Trecho de origem =
Brasil, esse caos ladrando no quintal

07 outubro 2018 às 00h00

COMPARTILHAR
Contos de “Duelos”, da mineira Eltânia André, trazem personagens assaltados por conflitos e mazelas, compondo um retrato visceral e alarmante de um País que vai às urnas neste domingo

Sérgio Tavares**
Especial para o Jornal Opção
É desolador constar que os temas explorados pela mineira Eltânia André, em “Duelos”, não se restringem ao âmbito da ficção. Basta o leitor saltar do caderno de cultura para as outras seções do jornal, que ali os motes dos contos aparecem de maneira rotineira e incontrolável: crimes de ódio, violência contra a mulher, ascensão do fascismo, discriminação entre classes, desemprego, injustiça, corrupção, tortura, balas perdidas, crianças mortas.
A autora retrata o Brasil que vivemos, este “caos ladrando no quintal”, de modo a efetuar um raio-X das mazelas e dos conflitos que tomaram as rédeas da nossa sociedade. São textos marcados por tamanha verossimilhança, que classificá-los de ficcionais soa como escapismo ou mera licença poética.
O livro abre com o exasperante “Uma das mil e uma noites”. A caminho da casa de um amigo, após ter se apresentado num show de transformismo, um jovem é perseguido e espancado por um grupo de agressores homofóbicos. A narrativa mescla sequências de brutalidade – “Um dos pontapés atingiu o crânio. Outro quebrou uma costela. O chute na cara. Bicha.” – a um fluxo de consciência convoluto, de quem tenta entender o que está acontecendo ao mesmo tempo que pede socorro. Colocado na posição inescapável de testemunha, o leitor se vê de mãos atadas, sem outra opção senão presenciar, de maneira ultrarrealista, a face mais horrenda da (des)humanidade.
“O trabalho liberta”, que vem em seguida, também trata de covardia, mas numa chave mais introspectiva. Um operário, que cativou a ilusão de que a aposentadoria lhe compensaria com um tipo de paz e segurança, pega-se obrigado a continuar trabalhando para sustentar a família. O caso é que o chefe bem mais novo, ao saber da concessão do benefício, decide demiti-lo, desencadeando uma combustão de incertezas e revolta, que irá resultar num ato incontornável.
Notadamente, o texto de Eltânia tem um expressivo viés crítico, contudo a autora demonstra total domínio narrativo para transmitir essa voz por meio da prosa ficcional, nunca deixando-a soar como uma opinião ou um grito partidário. Mesmo quando incorpora à sua escritura dados científicos, a exemplo de “Matança de passarinhos”, sobre vítimas infantis da guerra nas favelas cariocas, seu veículo de protesto nunca deixa de ser a ficção.

Item de trabalho A = Traduza para o inglês esta frase da resenha sobre "Duelos": "São textos marcados por tamanha verossimilhança, que classificá-los de ficcionais soa como escapismo ou mera licença poética."
Item de trabalho B = Devolva, sem qualquer alteração, todo o trecho da resenha sobre "Duelos" que vai desde "07 outubro 2018" até "perdidas, crianças mortas.".

(Dados coletados)
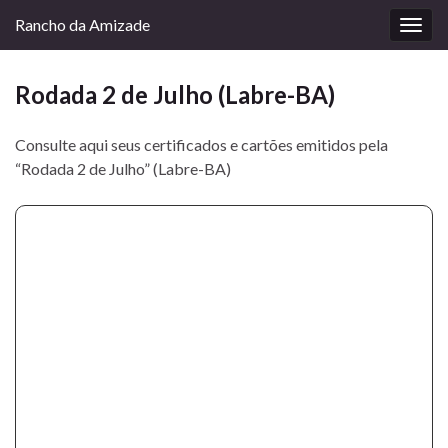
Rancho da Amizade
Alter
nave
Rodada 2 de Julho (Labre-BA)
Consulte aqui seus certificados e cartões emitidos pela
“Rodada 2 de Julho” (Labre-BA)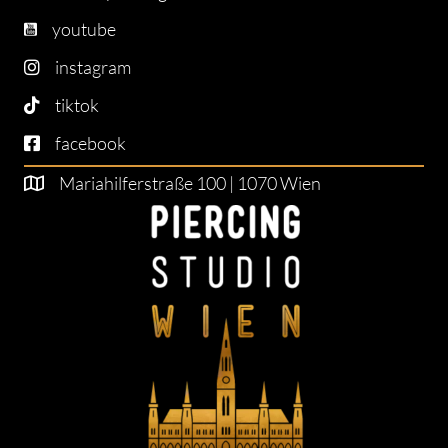
youtube
instagram
tiktok
facebook
Mariahilferstraße 100 | 1070 Wien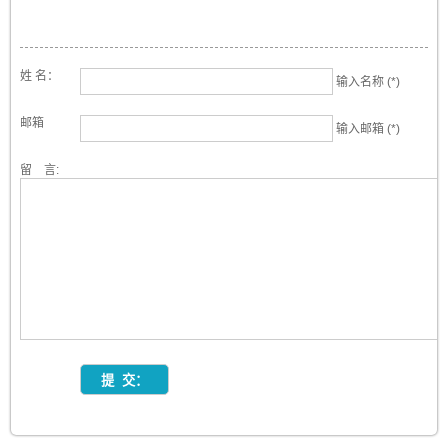
姓 名：
输入名称 (*)
邮箱
输入邮箱 (*)
留 言: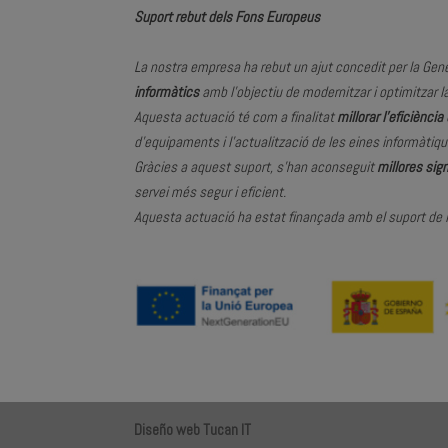
Suport rebut dels Fons Europeus
La nostra empresa ha rebut un ajut concedit per la Gen
informàtics
amb l’objectiu de modernitzar i optimitzar la
Aquesta actuació té com a finalitat
millorar l’eficiència
d’equipaments i l’actualització de les eines informàti
Gràcies a aquest suport, s’han aconseguit
millores sig
servei més segur i eficient.
Aquesta actuació ha estat finançada amb el suport de 
Diseño web Tucan IT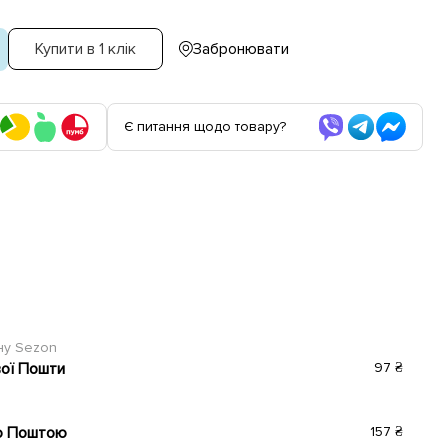
Купити в 1 клік
Забронювати
Є питання щодо товару?
ину Sezon
вої Пошти
97 ₴
ю Поштою
157 ₴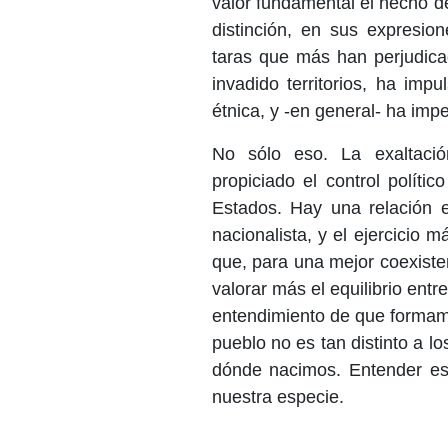
valor fundamental el hecho d
distinción, en sus expresio
taras que más han perjudicad
invadido territorios, ha im
étnica, y -en general- ha i
No sólo eso. La exaltació
propiciado el control políti
Estados. Hay una relación e
nacionalista, y el ejercicio m
que, para una mejor coexiste
valorar más el equilibrio ent
entendimiento de que formam
pueblo no es tan distinto a l
dónde nacimos. Entender eso
nuestra especie.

Resultado A = They are texts marked by such verisimilitude that classifying them as fictional sounds like escapism or mere poetic license.

Resultado B =
07 outubro 2018 às 00h00

COMPARTILHAR
Contos de “Duelos”, da mineira Eltânia André, trazem personagens assaltados por conflitos e mazelas, compondo um retrato visceral e alarmante de um País que vai às urnas neste domingo

Sérgio Tavares**
Especial para o Jornal Opção
É desolador constar que os temas explorados pela mineira Eltânia André, em “Duelos”, não se restringem ao âmbito da ficção. Basta o leitor saltar do caderno de cultura para as outras seções do jornal, que ali os motes dos contos aparecem de maneira rotineira e incontrolável: crimes de ódio, violência contra a mulher, ascensão do fascismo, discriminação entre classes, desemprego, injustiça, corrupção, tortura, balas perdidas, crianças mortas.